On my way to work, I tend to listen to WTOP or Hot 99.5's Kane Show. I like them for different reasons, but I appreciate the personalities on the Kane show for their authenticity. Often they bring up articles or situations and ask what people think. The answers are interesting and give you something to ponder.
Today, a topic recently addressed in our household came up and the answers were startling to me.
Situation: You go to the vending machine and find that something in the change cup is broken, so people's change is getting caught. If you jiggle it, the money falls down and you can go on your way. If you don't know it's broken, you may think your change is lost in the machine. So, let's say you know this:
Do you tell anyone?
Do you take the extra change in the cup?
Do you think an employer that catches an employee doing this has grounds to fire them for lack of moral judgement? (See this article in Huffington Post for example)
Kane's argument was that it's bad karma to take what isn't yours and everyone teased him about it. They said if it's only a little change, what's the big deal. The callers seemed to agree. The only caveat being, you might tell someone the machine was broken. Might.
I was, frankly, appalled.
Does no one look at things from the other side of the fence? We've all been there. We've been the person whose drink or snack doesn't come out of the machine - the next person gets to enjoy two on our dime. Sometimes, it's your last dime or your only meal that day. Perhaps it's one more negative event in your life or worse, the one that sends you over the edge that day. Maybe you report your lost change or food, or even go back hoping to find it.
I'm pleased to say in our building you'll often see a can or bag sitting atop the machine waiting for its lost owner. Sometimes there will be a dime and a nickel perched on the edge for someone to come back and claim. I think that's awesome. I personally think that's the right choice.
It's not always convenient or even "fair" to do the right thing. We are all human and will sometimes fail to do the right thing, even with the best of intentions - but generally speaking teaching our future generations learning by our actions is an important thing. My stepson and I discussed the above situation. He, like many of the callers, didn't see the problem with taking the change. It's not stealing, right?
Wrong. If that isn't your money, it's not your money. Taking it from the machine when you know it was someone else's, regardless of knowing WHO it belonged to, is stealing. If you start taking the small stuff, you lose that sense of personal accountability and it gets easier to take the big stuff.
When you ask yourself how whole industries could be ok taking advantage of other people (see: mortgage, insurance, wall street, etc.) - this is how it begins. A sense that you are entitled to whatever you can get, regardless of how you got it.

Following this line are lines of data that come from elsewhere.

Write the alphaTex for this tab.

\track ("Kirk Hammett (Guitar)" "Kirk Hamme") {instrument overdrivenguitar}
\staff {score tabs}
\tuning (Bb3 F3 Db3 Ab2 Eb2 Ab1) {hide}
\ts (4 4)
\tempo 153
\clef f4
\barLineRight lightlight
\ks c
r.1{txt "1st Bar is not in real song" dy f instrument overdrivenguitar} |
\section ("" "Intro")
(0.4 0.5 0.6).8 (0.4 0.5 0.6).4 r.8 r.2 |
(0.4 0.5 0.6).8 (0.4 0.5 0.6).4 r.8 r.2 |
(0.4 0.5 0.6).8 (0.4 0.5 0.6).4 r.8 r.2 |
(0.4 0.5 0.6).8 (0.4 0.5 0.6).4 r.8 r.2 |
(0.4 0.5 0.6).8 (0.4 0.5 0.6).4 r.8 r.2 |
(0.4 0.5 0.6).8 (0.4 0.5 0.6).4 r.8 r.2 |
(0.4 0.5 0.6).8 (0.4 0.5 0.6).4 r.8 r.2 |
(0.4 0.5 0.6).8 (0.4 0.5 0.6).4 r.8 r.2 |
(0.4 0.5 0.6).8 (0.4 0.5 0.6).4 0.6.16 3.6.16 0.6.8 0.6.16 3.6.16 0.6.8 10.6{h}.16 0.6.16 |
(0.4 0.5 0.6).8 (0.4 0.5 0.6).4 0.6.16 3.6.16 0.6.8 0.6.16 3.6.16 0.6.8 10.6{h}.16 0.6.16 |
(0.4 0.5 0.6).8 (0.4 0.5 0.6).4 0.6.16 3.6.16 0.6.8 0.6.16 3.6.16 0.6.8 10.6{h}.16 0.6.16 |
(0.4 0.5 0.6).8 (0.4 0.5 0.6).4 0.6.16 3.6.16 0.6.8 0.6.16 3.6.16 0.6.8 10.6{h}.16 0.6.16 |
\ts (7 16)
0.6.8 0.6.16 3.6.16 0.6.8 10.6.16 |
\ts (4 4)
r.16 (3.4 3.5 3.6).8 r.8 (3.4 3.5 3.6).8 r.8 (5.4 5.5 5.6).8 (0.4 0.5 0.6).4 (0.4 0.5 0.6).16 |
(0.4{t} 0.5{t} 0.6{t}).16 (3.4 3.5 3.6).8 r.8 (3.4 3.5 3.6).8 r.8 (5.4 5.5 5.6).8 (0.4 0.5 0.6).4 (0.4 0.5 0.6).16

What happened to honor? Where did the pride in doing the right thing for the sake of doing the right thing go?
This topic will come up in later posts, I assure you, because entitlement in general is so pervasive in our society that it intrudes everywhere. It's something we need to be aware of while making a conscious choice to erode it. You have rights, that's true - but your rights don't get to supercede that of everyone else.
Of course, this is my opinion... discuss amongst yourselves (or in comments).